The only way to eliminate confounds is to understand them, and either control
for them or bound them to an acceptable error tolerance. For a simple
benchmark such as this, cache misses and page faults reach steady state within
the first millisecond of operation; the error they contribute to the
measurement of a .1s benchmark (even in aggregate) is no more than 1% — almost
surely acceptable.

I have no experience with .Net, and would not care to make any estimates on
the contribution of VM startup time, but the experiment in question does not
include the VM startup in the measurement.

If a system were so noisy as to have interrupt storms on the order of .1s,
then I would not be comfortable with timings that run for 60s either. I would
much rather have statistics on 100 measurements of .1s each, which would make
clear the impact of such anomalies (while still being faster to gather). There
are many events that can make such measurements slower, but almost none that
can make them faster; the distribution of the measurements is typically well-
modeled by a Poisson distribution with bias. If one is actually trying to
eliminate the effect of those events from the measurement, taking the minimum
over many short samples is actually much closer to the truth than averaging
over one long sample. If instead one is trying to include the effect of such
events, then a different statistic would be in order.

──────────────────────────────

## [Problem set]
(a) Reproduce a passage from the benchmarking excerpt, starting at "The only way" and ending at "surely acceptable.".
(b) According to the benchmarking excerpt, at most how much error do cache misses and page faults contribute to the measurement of a .1s benchmark?
(c) Extend the benchmarking excerpt by writing what comes next after its final sentence.

──────────────────────────────

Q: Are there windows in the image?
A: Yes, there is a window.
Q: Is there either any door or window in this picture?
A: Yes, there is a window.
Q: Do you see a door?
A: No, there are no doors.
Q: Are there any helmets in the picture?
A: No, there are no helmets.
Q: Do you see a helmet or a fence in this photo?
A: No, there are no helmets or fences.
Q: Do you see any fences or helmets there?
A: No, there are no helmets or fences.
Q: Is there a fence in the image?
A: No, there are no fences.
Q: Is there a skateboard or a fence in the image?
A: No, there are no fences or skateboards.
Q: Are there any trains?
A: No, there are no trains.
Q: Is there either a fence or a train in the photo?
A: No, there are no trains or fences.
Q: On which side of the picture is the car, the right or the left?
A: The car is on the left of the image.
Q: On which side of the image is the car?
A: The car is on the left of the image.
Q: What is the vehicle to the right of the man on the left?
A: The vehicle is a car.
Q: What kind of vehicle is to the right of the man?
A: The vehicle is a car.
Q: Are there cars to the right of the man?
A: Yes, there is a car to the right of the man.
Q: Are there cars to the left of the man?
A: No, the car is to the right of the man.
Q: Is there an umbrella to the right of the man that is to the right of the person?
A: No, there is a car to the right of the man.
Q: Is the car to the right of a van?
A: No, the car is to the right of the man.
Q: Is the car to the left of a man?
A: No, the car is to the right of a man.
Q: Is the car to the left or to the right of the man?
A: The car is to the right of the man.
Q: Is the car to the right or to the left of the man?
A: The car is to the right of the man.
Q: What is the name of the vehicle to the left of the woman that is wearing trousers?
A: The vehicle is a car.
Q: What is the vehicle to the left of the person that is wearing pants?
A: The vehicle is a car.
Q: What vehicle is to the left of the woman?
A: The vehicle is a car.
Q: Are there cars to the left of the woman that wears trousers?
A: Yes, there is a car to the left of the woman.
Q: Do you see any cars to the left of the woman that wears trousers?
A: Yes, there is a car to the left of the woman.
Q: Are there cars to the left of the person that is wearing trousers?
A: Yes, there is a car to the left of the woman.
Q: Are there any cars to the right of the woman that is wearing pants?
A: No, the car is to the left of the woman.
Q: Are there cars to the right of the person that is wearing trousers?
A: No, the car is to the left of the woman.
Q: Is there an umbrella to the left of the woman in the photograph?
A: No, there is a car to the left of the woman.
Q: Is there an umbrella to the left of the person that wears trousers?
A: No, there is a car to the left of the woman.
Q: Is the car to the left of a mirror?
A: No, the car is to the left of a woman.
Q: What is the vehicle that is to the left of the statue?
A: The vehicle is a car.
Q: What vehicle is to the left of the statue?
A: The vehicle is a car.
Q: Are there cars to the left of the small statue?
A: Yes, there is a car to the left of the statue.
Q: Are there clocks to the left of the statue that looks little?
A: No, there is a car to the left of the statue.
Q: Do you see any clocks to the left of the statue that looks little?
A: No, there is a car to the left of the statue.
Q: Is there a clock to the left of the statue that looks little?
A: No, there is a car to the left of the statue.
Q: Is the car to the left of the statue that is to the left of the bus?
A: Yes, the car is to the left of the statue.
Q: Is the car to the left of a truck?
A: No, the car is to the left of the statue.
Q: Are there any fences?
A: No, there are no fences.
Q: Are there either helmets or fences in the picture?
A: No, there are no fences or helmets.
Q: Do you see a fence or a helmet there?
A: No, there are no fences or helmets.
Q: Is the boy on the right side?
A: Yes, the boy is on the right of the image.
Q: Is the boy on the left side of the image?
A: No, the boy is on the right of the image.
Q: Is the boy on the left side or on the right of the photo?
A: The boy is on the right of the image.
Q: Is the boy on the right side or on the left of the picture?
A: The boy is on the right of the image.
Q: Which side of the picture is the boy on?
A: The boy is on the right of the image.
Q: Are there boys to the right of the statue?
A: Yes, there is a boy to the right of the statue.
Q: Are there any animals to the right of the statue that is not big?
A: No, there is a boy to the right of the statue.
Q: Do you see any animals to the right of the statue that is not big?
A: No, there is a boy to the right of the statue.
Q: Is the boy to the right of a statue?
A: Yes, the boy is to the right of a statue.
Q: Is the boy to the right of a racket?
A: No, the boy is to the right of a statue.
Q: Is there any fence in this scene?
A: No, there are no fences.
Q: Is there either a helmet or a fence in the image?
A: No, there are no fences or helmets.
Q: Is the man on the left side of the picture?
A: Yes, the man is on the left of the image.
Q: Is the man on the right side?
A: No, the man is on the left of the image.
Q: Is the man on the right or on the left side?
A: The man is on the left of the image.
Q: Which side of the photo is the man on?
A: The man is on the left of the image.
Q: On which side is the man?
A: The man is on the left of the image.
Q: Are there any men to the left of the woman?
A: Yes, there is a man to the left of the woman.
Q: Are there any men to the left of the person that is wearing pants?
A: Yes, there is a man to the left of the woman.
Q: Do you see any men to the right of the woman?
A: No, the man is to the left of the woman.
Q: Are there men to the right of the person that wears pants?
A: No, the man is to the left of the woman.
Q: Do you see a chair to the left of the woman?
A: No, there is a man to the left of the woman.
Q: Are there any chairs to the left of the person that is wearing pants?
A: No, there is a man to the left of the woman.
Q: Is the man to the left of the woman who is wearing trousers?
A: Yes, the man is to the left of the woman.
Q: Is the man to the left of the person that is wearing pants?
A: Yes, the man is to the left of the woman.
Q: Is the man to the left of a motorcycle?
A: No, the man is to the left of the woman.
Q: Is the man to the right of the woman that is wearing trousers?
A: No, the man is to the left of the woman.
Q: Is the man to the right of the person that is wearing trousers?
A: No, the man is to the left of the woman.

──────────────────────────────

## [Responses]
(a)
The only way to eliminate confounds is to understand them, and either control
for them or bound them to an acceptable error tolerance. For a simple
benchmark such as this, cache misses and page faults reach steady state within
the first millisecond of operation; the error they contribute to the
measurement of a .1s benchmark (even in aggregate) is no more than 1% — almost
surely acceptable.

(b) No more than 1%.

(c)
------
Erwin
Python's methods on unicode strings also apply this logic. E.g.:

    
    
         >>>  u'١٣٦٨'.isdigit()
         True
    
        >>> int(u'١٣٦٨')
        1368
    

I suppose this could be potentially abused if you are storing and displayeing
what is supposed to used as a number as unicode text, but later convert it to
a number. E.g. an online shop where you are asked whether you want to pay '5꯸'
for some item which looks like 5 plus some weird square, but is really
int(u'5꯸') => 58 --
<http://www.fileformat.info/info/unicode/char/abf8/index.htm>

------
foobar__
The fact that character ranges like [a-z] can depend on the value of
LC_COLLATE is also something not many people are aware of.

    
    
      $ echo "ä" | LC_COLLATE=C grep '[a-z]'
      $ echo "ä" | LC_COLLATE=en_US.UTF-8 grep '[a-z]'
      ä
    

For common values of LC_COLLATE, the range [a-z] does not exclude accented
characters and umlauts.

------
rwmj
I was a bit surprised that Perl does _not_ seem to be matching Unicode digits.
Anyone know why?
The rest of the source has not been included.